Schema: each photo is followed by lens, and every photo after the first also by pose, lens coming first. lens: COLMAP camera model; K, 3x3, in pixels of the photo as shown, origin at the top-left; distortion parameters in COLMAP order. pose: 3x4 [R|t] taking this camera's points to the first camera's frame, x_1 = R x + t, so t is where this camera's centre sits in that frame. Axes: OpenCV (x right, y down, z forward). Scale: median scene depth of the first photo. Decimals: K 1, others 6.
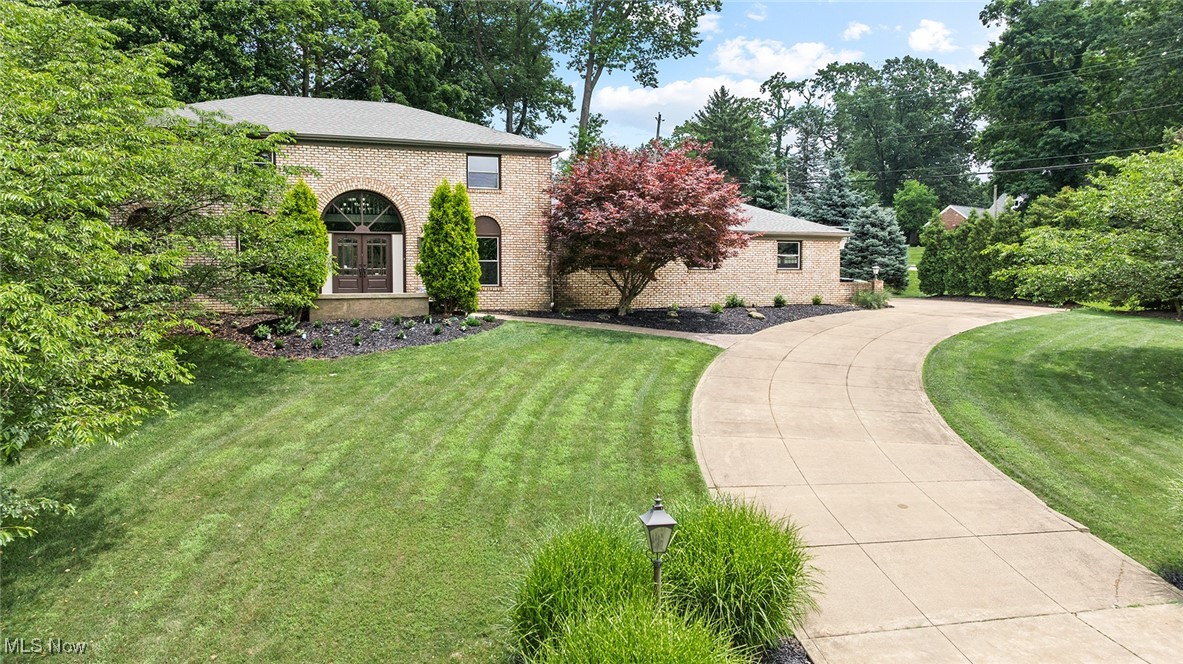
lens RADIAL K [[856.2, 0, 591.4], [0, 856.2, 332.9], [0, 0, 1]] dist [-0.013749, -0.001202]
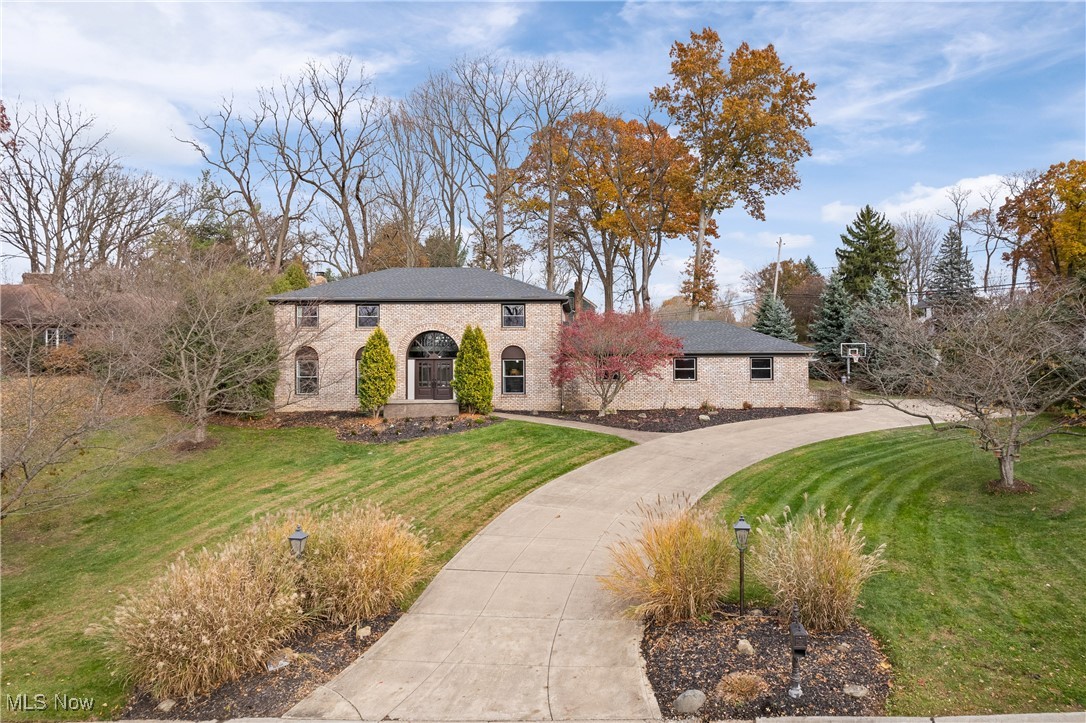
lens RADIAL K [[714.3, 0, 543.2], [0, 714.3, 360.7], [0, 0, 1]] dist [-0.039835, 0.002731]
pose [[0.938602, -0.009278, -0.344878, 0.310110], [-0.016574, 0.997271, -0.071936, -0.022365], [0.344605, 0.073236, 0.935887, -0.105067]]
● ● ●
TASK DESCRIPTION:
Word for word, write out the whole listing, keeping none of the pictures.

OUTPUT BELOW:
Schema: each photo is followed by lens, and every photo after the first also by pose, lens coming first. lens: COLMAP camera model; K, 3x3, in pixels of the photo as shown, origin at the top-left; distortion parameters in COLMAP order. pose: 3x4 [R|t] taking this camera's points to the first camera's frame, x_1 = R x + t, so t is where this camera's centre sits in that frame. Axes: OpenCV (x right, y down, z forward). Scale: median scene depth of the first photo. Decimals: K 1, others 6.
lens RADIAL K [[856.2, 0, 591.4], [0, 856.2, 332.9], [0, 0, 1]] dist [-0.013749, -0.001202]
lens RADIAL K [[714.3, 0, 543.2], [0, 714.3, 360.7], [0, 0, 1]] dist [-0.039835, 0.002731]
pose [[0.938602, -0.009278, -0.344878, 0.310110], [-0.016574, 0.997271, -0.071936, -0.022365], [0.344605, 0.073236, 0.935887, -0.105067]]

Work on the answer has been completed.